SHORT EXERCISE A :: According to the space debris text, how many operational satellites does the Union of Concerned Scientists list as now in orbit?
SHORT EXERCISE B :: Copy everything in the space debris text from "NASA’s and NORAD’s" down to "make that impossible.", swapping "surveillance" for "monitoring".
═══ DOCUMENT
That, in fairness, is perfectly understandable. There’s no light show quite like an incoming meteor or other hunk of ordnance—equal parts exhilarating and terrifying, depending on the size of whatever’s heading earthward. But we really ought to get used to these events, because there’s no shortage of rubbish in space — and the cosmic junk yard is only growing.

It’s been nearly 60 years since Russia’s Sputnik satellite went into orbit, starting its brief life as the planet’s first artificial moon and ending it as its first bit of space garbage. The satellite itself wasn’t the only piece of rubbish that was involved. Its spent booster fell back toward Earth well before Sputnik reached orbit, but all manner of minor debris—bolts, paint chips and other shards of stuff—made it to space. In the six decades since, those early bits of litter have multiplied exponentially. According to NORAD, NASA and other groups that track space debris, there are at least 21,000 orbiting objects 10 cm (3 in.) or larger currently circling the Earth, at least 500,000 in the 1 to 10 cm range, and more than 100 million smaller than 1 cm. The Union of Concerned Scientists lists 1,167 operational satellites now in orbit—and there may be at least as many dead ones.

All of them, eventually, will have to come home, and that gets people spooked, but it shouldn’t—at least not most of the time. First of all, most satellites will incinerate on their way down, though the bigger a piece of junk is and the denser the materials that make it up, the greater the chance it has of striking the surface. Still, fully 70% of that surface is water and most of the land that’s left is entirely uninhabited or only sparsely so. Yes, a burnt-out satellite falling earthward with central Shanghai in its crosshairs would create a deadly mess, but any one individual’s odds of getting hit (which, like it or not, is how most of us reckon these things) are very low.

NASA’s and NORAD’s continuous surveillance lowers that risk even further by modeling orbits and predicting just which pieces are coming in next, and some websites make it easy for the public to stay up-to-date too. The much greater risk from out of control satellites is not to people on Earth, but to other objects still in orbit. Even then though, collisions are less common than they’d seem. The biggest of the relatively small handful of errors in the blockbuster Gravity was (unfortunately) its central premise, which was that a collision between two satellites had created a high speed storm of debris that was racing around Earth in the same orbit as the shuttle and space station and pummeling both structures on each pass. But orbital physics make that impossible.

All objects in the same orbit move at the same speed, so a collision between them is no more likely than if all of the cars on a highway were moving at exactly 60 mph. The gap between any two would never widen or narrow at all. The moment an orbiting object increases its speed even a little, it climbs to a higher orbit, in the same way a lasso will strain to inscribe a wider circle—and will if you loosen your grip on the rope enough—when you spin it faster. When a satellite slows, it drops to a lower orbit. It’s in those orbital shifts that a collision risk exists.
══════
═══ SOURCE DATA
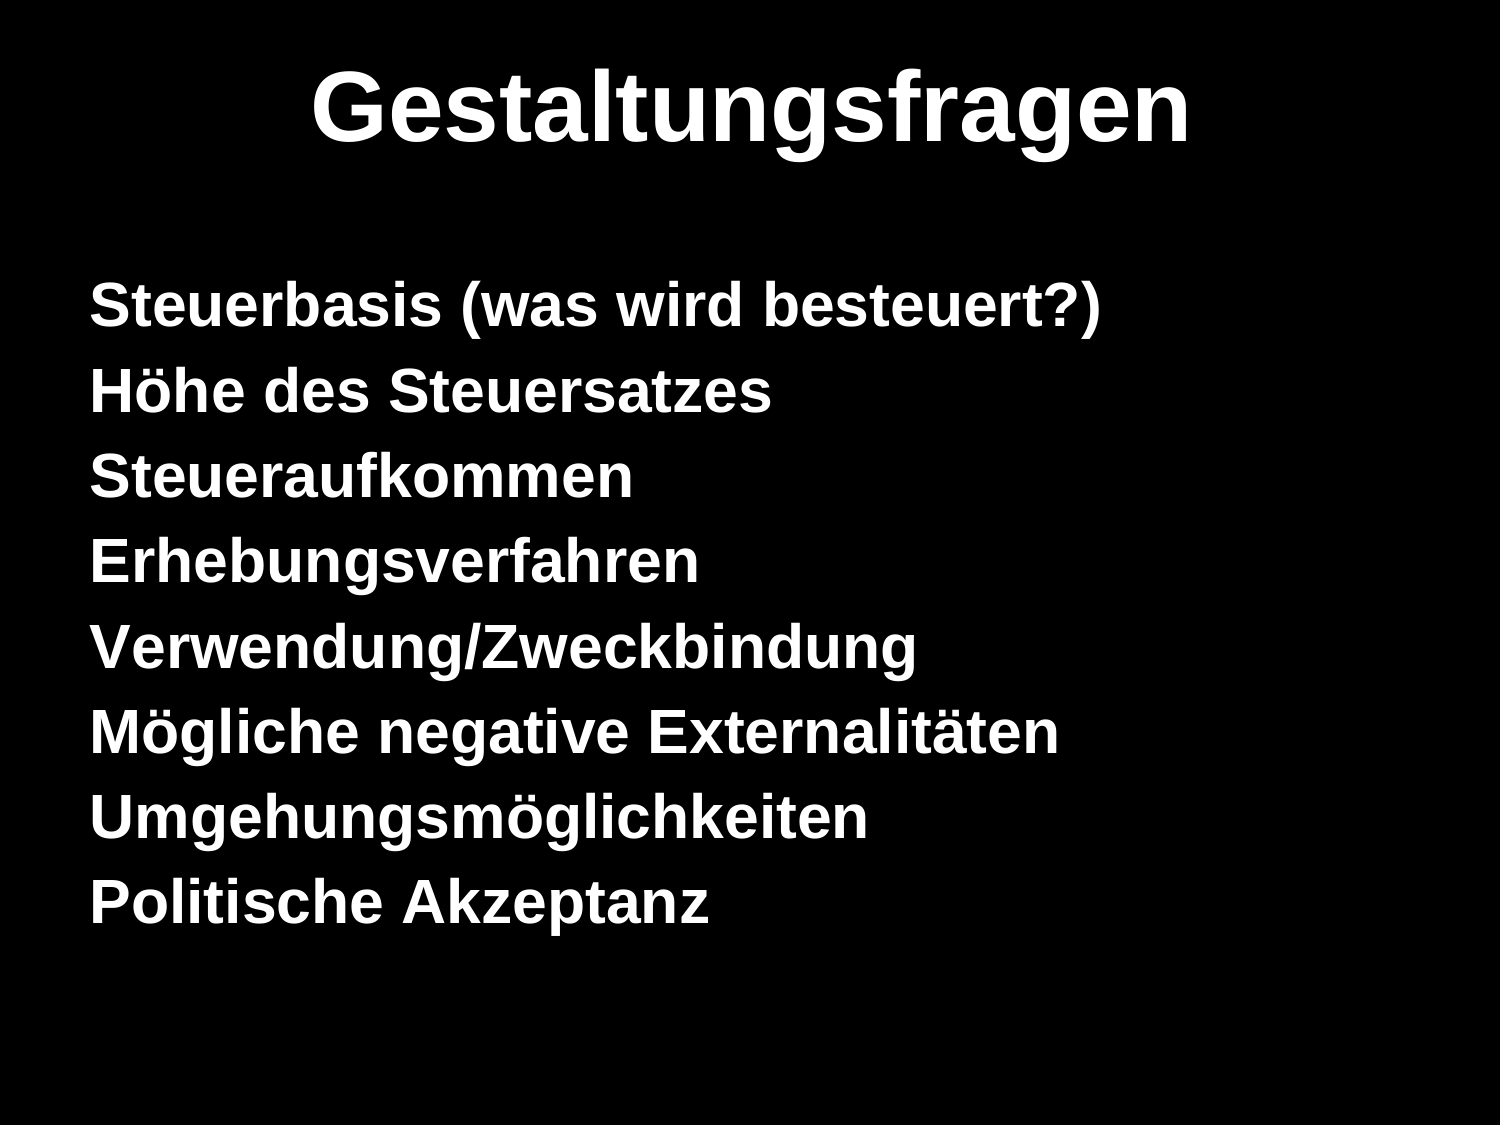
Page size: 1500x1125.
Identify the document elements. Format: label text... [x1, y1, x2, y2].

title Gestaltungsfragen [76, 38, 1427, 175]
list Steuerbasis (was wird besteuert?) Höhe des Steuersatzes Steueraufkommen Erhebungsverfahren Verwendung/Zweckbindung Mögliche negative Externalitäten Umgehungsmöglichkeiten Politische Akzeptanz [75, 262, 1426, 1078]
══════
FULL RESPONSE A :: 1,167

FULL RESPONSE B ::
NASA’s and NORAD’s continuous monitoring lowers that risk even further by modeling orbits and predicting just which pieces are coming in next, and some websites make it easy for the public to stay up-to-date too. The much greater risk from out of control satellites is not to people on Earth, but to other objects still in orbit. Even then though, collisions are less common than they’d seem. The biggest of the relatively small handful of errors in the blockbuster Gravity was (unfortunately) its central premise, which was that a collision between two satellites had created a high speed storm of debris that was racing around Earth in the same orbit as the shuttle and space station and pummeling both structures on each pass. But orbital physics make that impossible.